— ASSIGNMENT —
In the account of career choices below, extract everything from "Under my father" down to "Sales Associates Program." word for word.

— GIVEN TEXT —

::::

Under my father and cousin’s recommendations, I stuck with the science coursework, declaring a biochemistry major and looking at patent law as a career path. Struggling through the science coursework while flourishing in my history classes had me confused about what I really wanted to do, and the complaints and war stories I heard from friends already in law school had since put me off that path. I stumbled into a marketing internship that I adored and excelled at, and quickly changed my career plans to the business world.
After slaving through the required coursework for the biochemsitry and history dual degrees, I knew the last thing I wanted to do was more school. And that I definitely wanted to make money. Sales seemed like the best path to go, and I accepted my offer from Cisco Systems’ Sales Associates Program.
This program was no joke. Out of over 10,000 applicants, only 200 were selected to enter the year-long training program. And yet, whenever my parents’ friends asked what I was doing, they said I worked in “marketing” at Cisco. As if sales was an unacceptable job to have.
It was frustrating to listen to my mother talk about her friends’ children in medical school with a wistful voice and say, matter-of-factly “well at least you have a job.” I was confused and hurt whenever I told my Indian friends’ parents what I did, and the conversation passed over to the law student’s summer associateship applications or the engineer’s current projects. Apparently it wasn’t enough to have a job and financial independence in lieu of bankrupting my parents with a medical or legal education, but apparently that’s the Indian parents’ dream.

::::

— INFORMATION SUPPLIED —
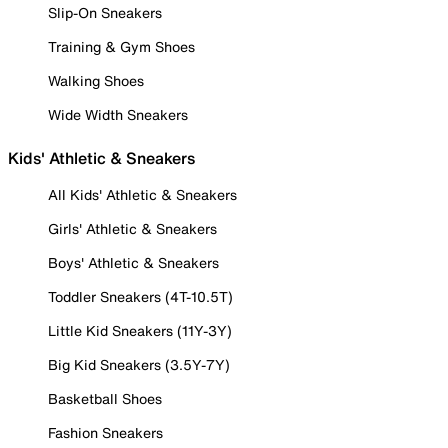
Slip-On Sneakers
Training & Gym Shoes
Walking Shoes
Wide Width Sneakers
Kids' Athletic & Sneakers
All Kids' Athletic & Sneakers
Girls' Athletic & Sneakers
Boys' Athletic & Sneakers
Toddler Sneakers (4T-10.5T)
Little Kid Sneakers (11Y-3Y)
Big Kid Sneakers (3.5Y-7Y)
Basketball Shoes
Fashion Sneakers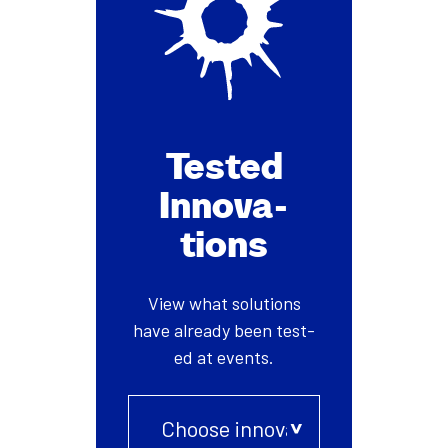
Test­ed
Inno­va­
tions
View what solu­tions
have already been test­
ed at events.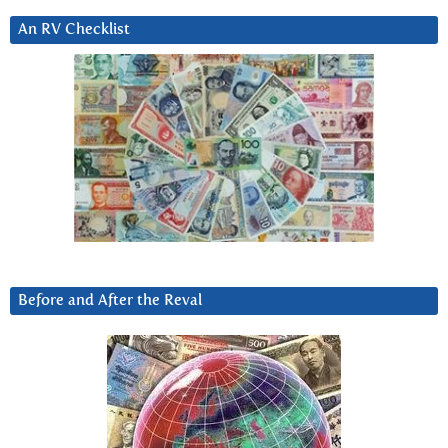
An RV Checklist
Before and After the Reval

::::

— ANSWER AREA —
Under my father and cousin’s recommendations, I stuck with the science coursework, declaring a biochemistry major and looking at patent law as a career path. Struggling through the science coursework while flourishing in my history classes had me confused about what I really wanted to do, and the complaints and war stories I heard from friends already in law school had since put me off that path. I stumbled into a marketing internship that I adored and excelled at, and quickly changed my career plans to the business world.
After slaving through the required coursework for the biochemsitry and history dual degrees, I knew the last thing I wanted to do was more school. And that I definitely wanted to make money. Sales seemed like the best path to go, and I accepted my offer from Cisco Systems’ Sales Associates Program.